Italian archaeologists have uncovered a treasure trove of ancient scripts, potsherds and statues at an excavation in Egypt.
The dig, headed by scholars from the University of Siena (throught the “Dipartimento di scienze storiche e dei beni culturali” directed by Prof. Emanuele Papi), revealed objects such as nearly 100 papyrus scripts, potsherds with written text and statues of pharaohs and important priests.
The findings were made at the ancient site of Dionysias*, which dates back to the third century BC and lasted until the sixth century AD, and has been under the Siena-led excavations since last year.

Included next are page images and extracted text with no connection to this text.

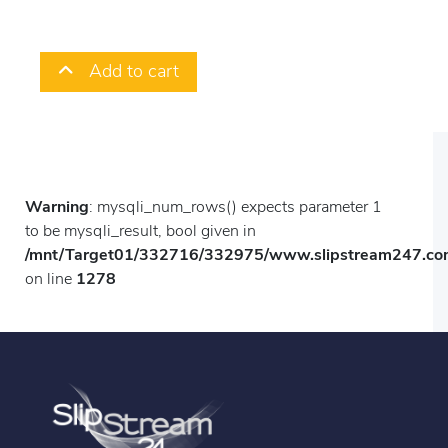
Add to cart
Warning
: mysqli_num_rows() expects parameter 1
to be mysqli_result, bool given in
/mnt/Target01/332716/332975/www.slipstream247.com
on line
1278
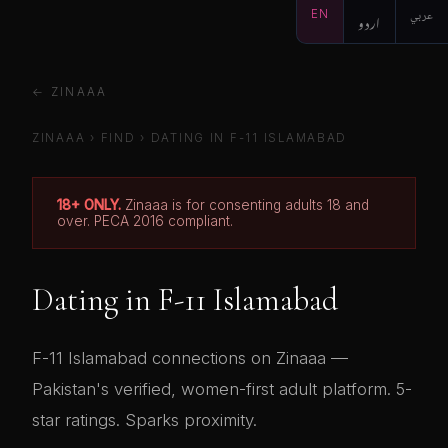
EN
اردو
عربي
← ZINAAA
ZINAAA
›
FIND
› DATING IN F-11 ISLAMABAD
18+ ONLY.
Zinaaa is for consenting adults 18 and
over. PECA 2016 compliant.
Dating in F-11 Islamabad
F-11 Islamabad connections on Zinaaa —
Pakistan's verified, women-first adult platform. 5-
star ratings. Sparks proximity.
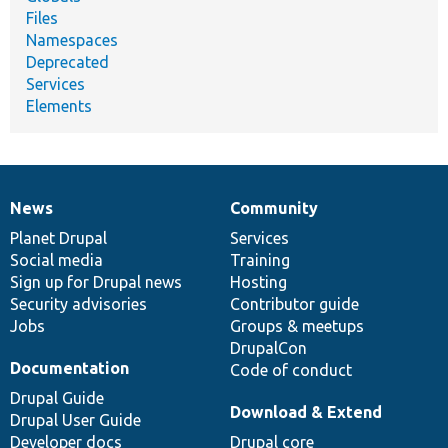
Files
Namespaces
Deprecated
Services
Elements
News
Community
News
Our
Documentation
Drupal
Governance
items
Planet Drupal
community
code
of
Services
Social media
base
community
Training
Sign up for Drupal news
Hosting
Security advisories
Contributor guide
Jobs
Groups & meetups
DrupalCon
Documentation
Code of conduct
Drupal Guide
Download & Extend
Drupal User Guide
Developer docs
Drupal core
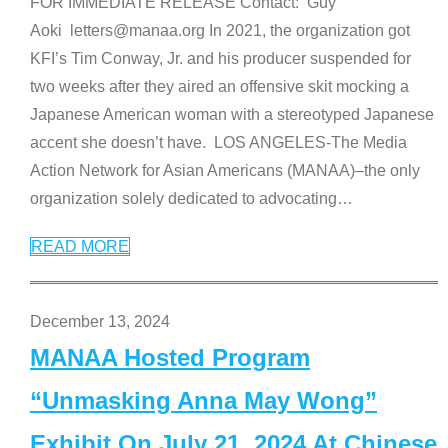
FOR IMMEDIATE RELEASE Contact: Guy
Aoki letters@manaa.org In 2021, the organization got
KFI’s Tim Conway, Jr. and his producer suspended for
two weeks after they aired an offensive skit mocking a
Japanese American woman with a stereotyped Japanese
accent she doesn’t have. LOS ANGELES-The Media
Action Network for Asian Americans (MANAA)–the only
organization solely dedicated to advocating
…
READ MORE
December 13, 2024
MANAA Hosted Program
“Unmasking Anna May Wong”
Exhibit On July 21, 2024 At Chinese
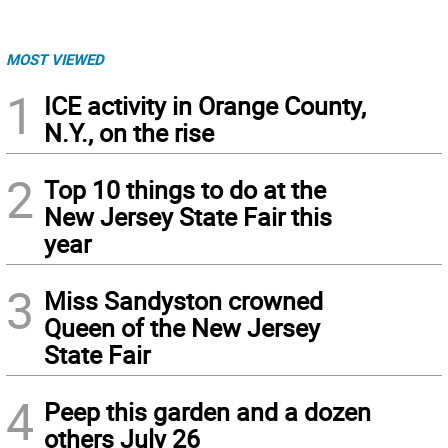
MOST VIEWED
1
ICE activity in Orange County,
N.Y., on the rise
2
Top 10 things to do at the
New Jersey State Fair this
year
3
Miss Sandyston crowned
Queen of the New Jersey
State Fair
4
Peep this garden and a dozen
others July 26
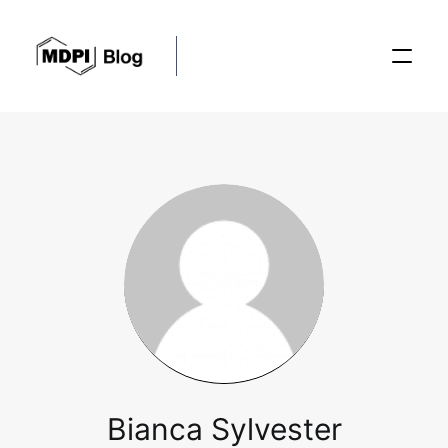
Posts
Conferences
Editorial Process
Recent Advances
Bianca Sylvester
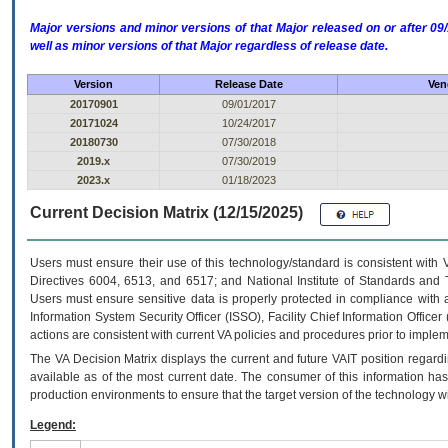
Major versions and minor versions of that Major released on or after 
well as minor versions of that Major regardless of release date.
Version
Release Date
Ven
20170901
09/01/2017
20171024
10/24/2017
20180730
07/30/2018
2019.x
07/30/2019
2023.x
01/18/2023
Current Decision Matrix (12/15/2025)
Users must ensure their use of this technology/standard is consistent with
Directives 6004, 6513, and 6517; and National Institute of Standards and 
Users must ensure sensitive data is properly protected in compliance with al
Information System Security Officer (ISSO), Facility Chief Information Officer
actions are consistent with current VA policies and procedures prior to implem
The
VA
Decision Matrix displays the current and future
VA
IT
position regardi
available as of the most current date. The consumer of this information has 
production environments to ensure that the target version of the technology w
Legend:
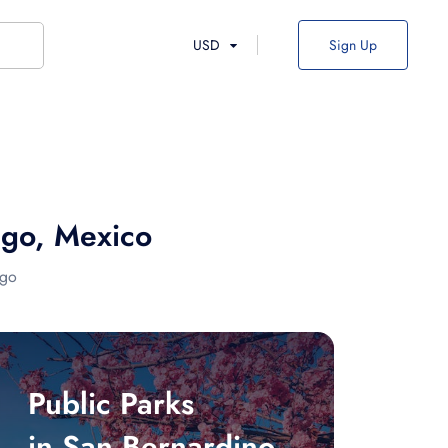
USD
Sign Up
ngo, Mexico
ngo
Public Parks
in San Bernardino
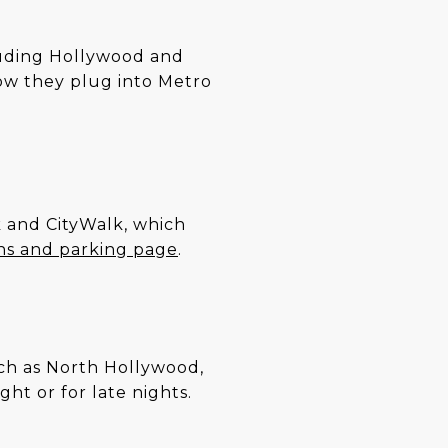
cluding Hollywood and
ow they plug into Metro
rk and CityWalk, which
ons and parking page
.
such as North Hollywood,
ht or for late nights.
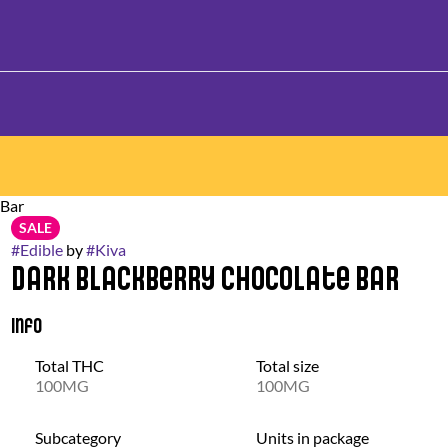
 Bar
SALE
#
Edible
by
#
Kiva
Dark Blackberry Chocolate Bar
Info
Total THC
Total size
100MG
100MG
Subcategory
Units in package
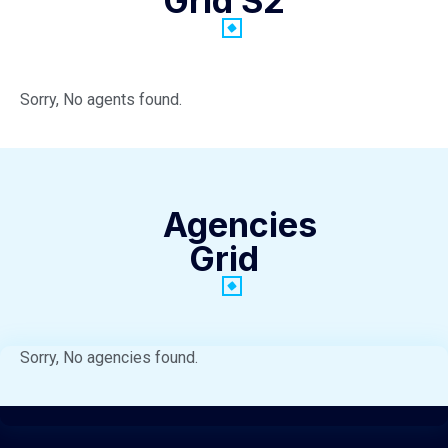
Grid S2
Sorry, No agents found.
Agencies
Grid
Sorry, No agencies found.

Past findings in the area include streets, neighborhood blocks, homes, oil mills and chapels near a temple devoted to the crocodile god Sobek, one of the best examples of its kind.
Inside the temple, archaeologists have unearthed numerous secret rooms and hidden crypts beneath the pavement, with sophisticated openings and tunnels.
These findings, realized with the aid of advanced technology, will be studied in the next months. In the past years Prof. Papi is engaged in archaeological research on the southern and eastern Mediterranean, Greece, Jordan, Egypt, Tunisia, Algeria and Morocco.
* Dionysias is a site founded in the Ptolemaic period and it located 100 km south of Cairo.
The site was fortified during the Roman era by Emperor Diocletian to protect it against the attacks of Bedouins. Much of the site is now buried by sand.